[kagebe]

In my opinion, the main take-away here is that the proofs were, obviously, no proofs. If you program with modulo arithmetic you have to do your proofs with modulo arithmetic. If you use IEEE floating point, say goodbye to your theorems about real arithmetic.

If you forget/omit a single fact about your target platform/machine/api (whatever axioms you found your reasoning on) in your proof, it may be worth nothing.

[koverstreet]

Yup.

More annoyingly, for a binary search over an array (i.e. something that can fit in memory) their code is still wrong - they should be using size_t.

[MaulingMonkey]

On top of that, this 'fix' from the article, even if it were corrected to use size_t instead of unsigned int...

  In C and C++ (where you don't have the >>> operator), you can do this:
  6:             mid = ((unsigned int)low + (unsigned int)high)) >> 1;

Has the same bug as the original snippet, just in unsigned space. Now, granted, binary searching a >2GB byte array in a 32-bit process is an unlikely use case... but it is technically feasible!

[PhantomGremlin]

Yeah. That "fix" immediately jumped out at me in the sense of WTF??? All he did was double the max size of the array before his code fails again!

That so-called "fixed" code just couldn't do anything useful in a 32-bit address space. A billion 32-bit ints completely fills up the address space by itself. As you note, perhaps it could "technically" be possible to search a billion 8-bit bytes, but that's not what's being passed in to the function.

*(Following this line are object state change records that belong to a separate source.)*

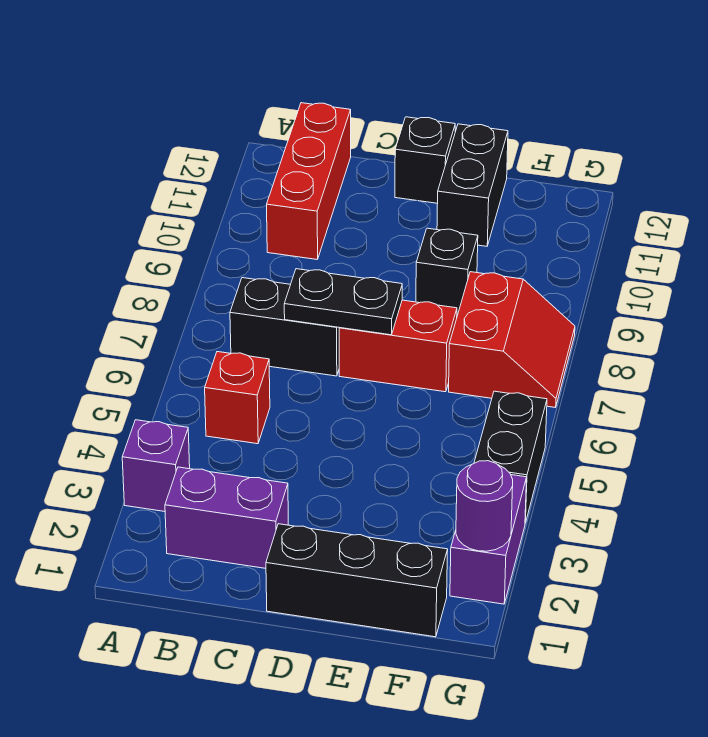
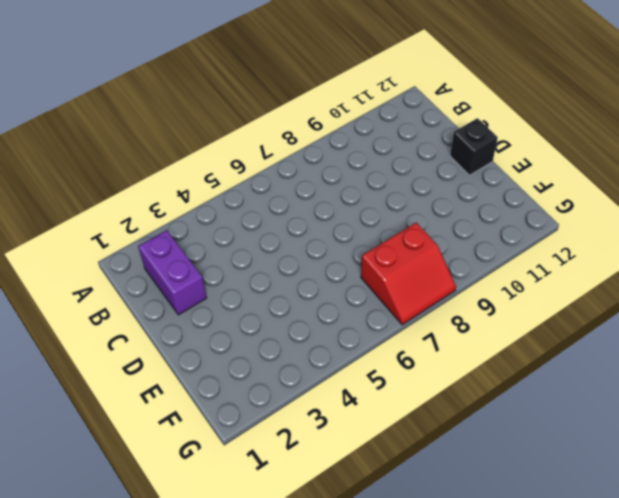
none -> purple 1x1 brick [122,420,190,512]
none -> red 1x1 brick [205,352,270,444]
none -> black 1x2 brick [230,278,339,376]

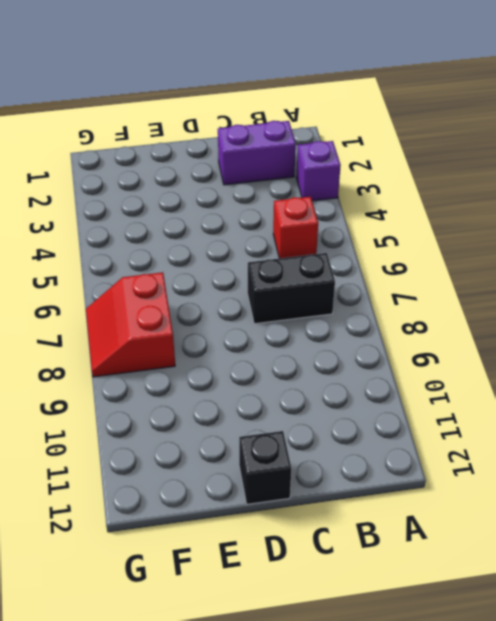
none -> red 1x3 brick [267,103,351,259]
none -> black 1x3 brick [266,524,448,637]
none -> red 1x2 brick [339,300,457,392]

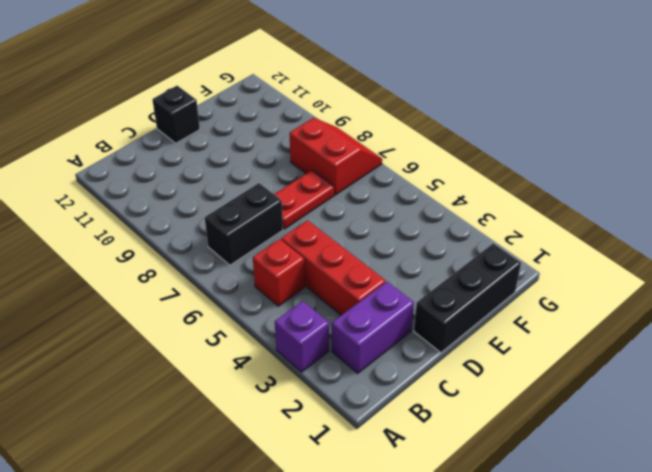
red 1x3 brick [281,220,386,315] -> red 1x3 brick moved to [267,103,351,259]
red 1x2 plate [274,170,334,229] -> red 1x2 brick [339,300,457,392]
none -> black 1x1 brick [416,228,478,316]
none -> black 1x2 brick [437,124,508,246]
none -> purple 1x2 brick [450,475,527,604]

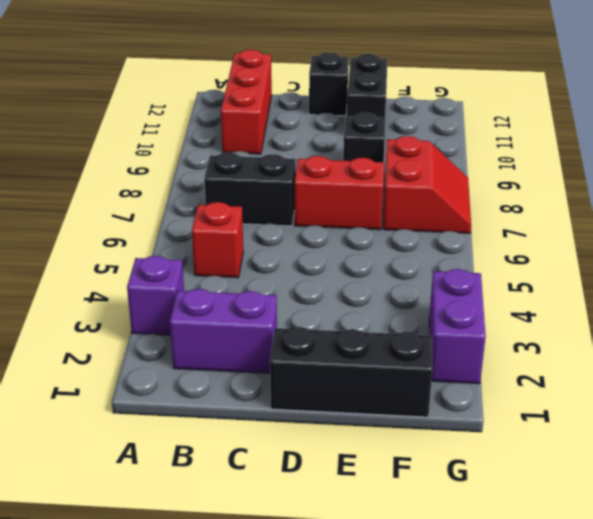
none -> black 1x2 brick [474,391,547,523]
none -> black 1x2 plate [284,269,402,335]
none -> purple 1x1 round brick [456,461,513,551]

And if he's running in a 64-bit address space (otherwise how could he pass in an array of a billion ints), then he should be using 64-bit integer arithmetic. (I don't know enough about Java to know how feasible it is to do that).

[Jare]

If you have an array >2GB (I understand this isn't possible in Java), you can't attempt to use ints as indices at all, you need size_t everywhere.

[smsm42]

That's what I immediately wondered - why it's int and not size_t? Well, I guess in Java engine there could be technical reasons why it is int, but in general case of implementation you'd probably assume it's size_t and then only one of the fixes works.

[chj]

Yes, best fix:

   int mid = low + (high - low) / 2;

[byerley]

As a theory guy I'd argue you're looking at it backwards.

The proofs are fine in that the correctness logically follows given the appropriate assumptions. In this particular example, it's implicitly assumed that integer overflow isn't a concern. Ideally, something like that should be explicitly stated, but let's be honest, Algorithms and Math in general have to be shorthand heavy - the alternative is painful and often not human readable.

It's always been the responsibility of the implementer to dive deep enough into the theory to grasp all the omitted assumptions. A less gratuitous headline might read - "Common implementation pitfalls: Integer Overflow"

[kagebe]

Well, then I restate: "Those proofs were not proofs of the theorems they/Bloch wanted to prove." The point being: Proving is not just about your proof, but also about writing meaningful Theorems, or as it is more commonly called when programming: specification.

The implementer is not free of proving her implementation correct, given that the original algorithm was proven correct on some theoretical computational model. Bloch argues that, since the original proof is not sufficient, the implementer needs to test. I'd add, that if the implementer would adapt/redevelop the proof for her implementation, she might forgo testing. Of course, this is practically impossible for many execution environments.